Hürriyet yazarı Abdulkadir Selvi, salgındaki son durumu ve merak edilenleri Sağlık Bakanlığı Koronavirüs Bilim Kurulu Üyesi Doç. Dr. Afşin Emre Kayıpmaz'a sordu.  

"Ankara, Vuhan oldu mu?" sorusuna Kayıpmaz, “Son dönemde vaka sayısındaki artışın en yüksek olduğu il, ne yazık ki Ankara oldu. Kontrollü sosyal hayat döneminde Ankara’da yaşayanlar her zamanki kontrollü tavırlarının dışına çıktı. Sadece Ankara’da değil, yurdumuzun genelinde de salgın öncesindeki yaşantımıza hızlı bir dönüş oldu” cevabını verdi.

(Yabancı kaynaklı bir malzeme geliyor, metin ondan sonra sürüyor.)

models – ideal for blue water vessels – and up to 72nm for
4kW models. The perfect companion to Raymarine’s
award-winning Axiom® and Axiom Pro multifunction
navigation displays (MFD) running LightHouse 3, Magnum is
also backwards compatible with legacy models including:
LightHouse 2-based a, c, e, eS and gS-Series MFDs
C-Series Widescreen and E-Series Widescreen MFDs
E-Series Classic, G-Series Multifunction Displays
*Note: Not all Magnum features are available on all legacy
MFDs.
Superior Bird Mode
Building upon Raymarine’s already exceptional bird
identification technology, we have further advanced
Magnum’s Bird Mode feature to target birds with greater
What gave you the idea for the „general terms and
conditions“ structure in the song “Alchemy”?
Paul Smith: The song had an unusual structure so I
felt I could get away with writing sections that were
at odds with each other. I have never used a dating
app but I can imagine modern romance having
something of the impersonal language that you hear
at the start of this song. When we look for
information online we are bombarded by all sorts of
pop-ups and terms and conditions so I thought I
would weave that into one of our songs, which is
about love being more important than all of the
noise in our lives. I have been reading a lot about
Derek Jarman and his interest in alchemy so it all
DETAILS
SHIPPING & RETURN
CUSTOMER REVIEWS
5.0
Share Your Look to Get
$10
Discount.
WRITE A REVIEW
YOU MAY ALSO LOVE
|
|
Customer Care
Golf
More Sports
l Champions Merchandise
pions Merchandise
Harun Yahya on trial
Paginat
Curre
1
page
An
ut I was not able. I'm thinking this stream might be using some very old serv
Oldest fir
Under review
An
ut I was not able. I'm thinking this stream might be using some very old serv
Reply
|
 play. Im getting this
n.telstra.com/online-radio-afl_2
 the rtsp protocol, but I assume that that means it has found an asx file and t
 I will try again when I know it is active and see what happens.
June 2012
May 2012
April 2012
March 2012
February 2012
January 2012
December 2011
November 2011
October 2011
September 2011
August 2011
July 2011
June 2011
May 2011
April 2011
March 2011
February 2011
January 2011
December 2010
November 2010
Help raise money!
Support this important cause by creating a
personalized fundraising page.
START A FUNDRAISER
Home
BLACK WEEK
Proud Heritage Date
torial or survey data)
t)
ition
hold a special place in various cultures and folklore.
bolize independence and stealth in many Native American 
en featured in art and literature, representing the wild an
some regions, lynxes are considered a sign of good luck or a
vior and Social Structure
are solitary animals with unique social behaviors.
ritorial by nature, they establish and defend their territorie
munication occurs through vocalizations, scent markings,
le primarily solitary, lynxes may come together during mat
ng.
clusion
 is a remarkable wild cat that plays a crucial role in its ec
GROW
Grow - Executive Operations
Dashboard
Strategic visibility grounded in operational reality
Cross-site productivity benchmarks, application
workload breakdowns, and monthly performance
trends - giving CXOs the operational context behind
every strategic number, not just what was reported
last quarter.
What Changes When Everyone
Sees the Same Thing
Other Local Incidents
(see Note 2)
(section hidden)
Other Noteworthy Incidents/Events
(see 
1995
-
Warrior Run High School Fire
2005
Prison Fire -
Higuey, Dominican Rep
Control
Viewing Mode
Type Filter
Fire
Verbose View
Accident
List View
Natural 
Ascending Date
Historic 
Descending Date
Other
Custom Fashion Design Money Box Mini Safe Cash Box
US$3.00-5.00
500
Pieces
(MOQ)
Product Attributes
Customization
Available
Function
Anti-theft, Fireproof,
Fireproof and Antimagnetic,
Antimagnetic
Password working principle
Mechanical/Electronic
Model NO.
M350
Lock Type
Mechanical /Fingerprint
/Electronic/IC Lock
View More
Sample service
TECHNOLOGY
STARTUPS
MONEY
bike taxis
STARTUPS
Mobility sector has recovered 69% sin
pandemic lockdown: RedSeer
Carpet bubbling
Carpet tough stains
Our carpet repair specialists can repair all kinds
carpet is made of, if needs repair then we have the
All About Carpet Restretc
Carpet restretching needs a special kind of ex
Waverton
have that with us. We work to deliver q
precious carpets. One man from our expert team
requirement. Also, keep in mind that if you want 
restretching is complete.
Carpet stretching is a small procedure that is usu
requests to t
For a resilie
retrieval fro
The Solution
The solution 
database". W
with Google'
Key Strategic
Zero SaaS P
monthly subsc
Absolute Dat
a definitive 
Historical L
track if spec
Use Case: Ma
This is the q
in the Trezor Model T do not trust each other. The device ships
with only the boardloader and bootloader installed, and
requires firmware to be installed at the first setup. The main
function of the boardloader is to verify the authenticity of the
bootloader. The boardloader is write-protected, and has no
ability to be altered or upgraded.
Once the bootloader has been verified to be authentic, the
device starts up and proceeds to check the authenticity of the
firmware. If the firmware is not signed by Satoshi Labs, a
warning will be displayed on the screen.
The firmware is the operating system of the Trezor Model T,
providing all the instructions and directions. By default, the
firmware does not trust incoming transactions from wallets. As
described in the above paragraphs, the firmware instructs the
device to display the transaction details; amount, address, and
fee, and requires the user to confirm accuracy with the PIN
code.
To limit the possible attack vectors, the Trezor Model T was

Bilim Kurulu üyesi, "Her ilde tablo aynı değil, illere göre farklı önlemler alınacak mı?” sorusunu ise "Lüzumu halinde il bazında önlemler alındığı gibi, ülke genelinde de tedbirler masaya yatırılabilir. Kurulumuzda da bununla ilgili tavsiyeler gündeme geldi. Sağlık Bakanımızın da geçtiğimiz günlerde açıkladığı gibi sorunun tamamen ortadan kalkması için yapılması gereken tam izolasyondur. Bununla birlikte ne kadar süreceğini bilmediğiniz bir salgında süresiz bir izolasyona dünyanın birçok ülkesinin sıcak bakmadığı açıktır. Şu anki bilgilerimize göre salgının yayılmasını önlemede en etkili yöntemler, bireysel korunma yöntemleridir” diye yanıtladı.

Yüz yüze eğitimle ilgili soruya da cevap veren Kayıpmaz, “Okulların açılmasına iki hafta kaldı. Vaka sayıları da artış yönünde ilerliyor. Elbette yetkili kurumlar gerekli değerlendirmeleri anlık olarak yapmaktadır. Önümüzdeki günlerde kararın netleşeceğini sanıyorum. Kişisel kanaatim ise yüz yüze eğitimin okuma-yazma aşamasındaki çocuklarla sınırlı kalabileceği yönündedir. Çocuklarımızın ve gençlerimizin, ayrıca onları yetiştiren öğretmenlerimizin sağlığı öncelikli endişemiz olmalıdır" dedi.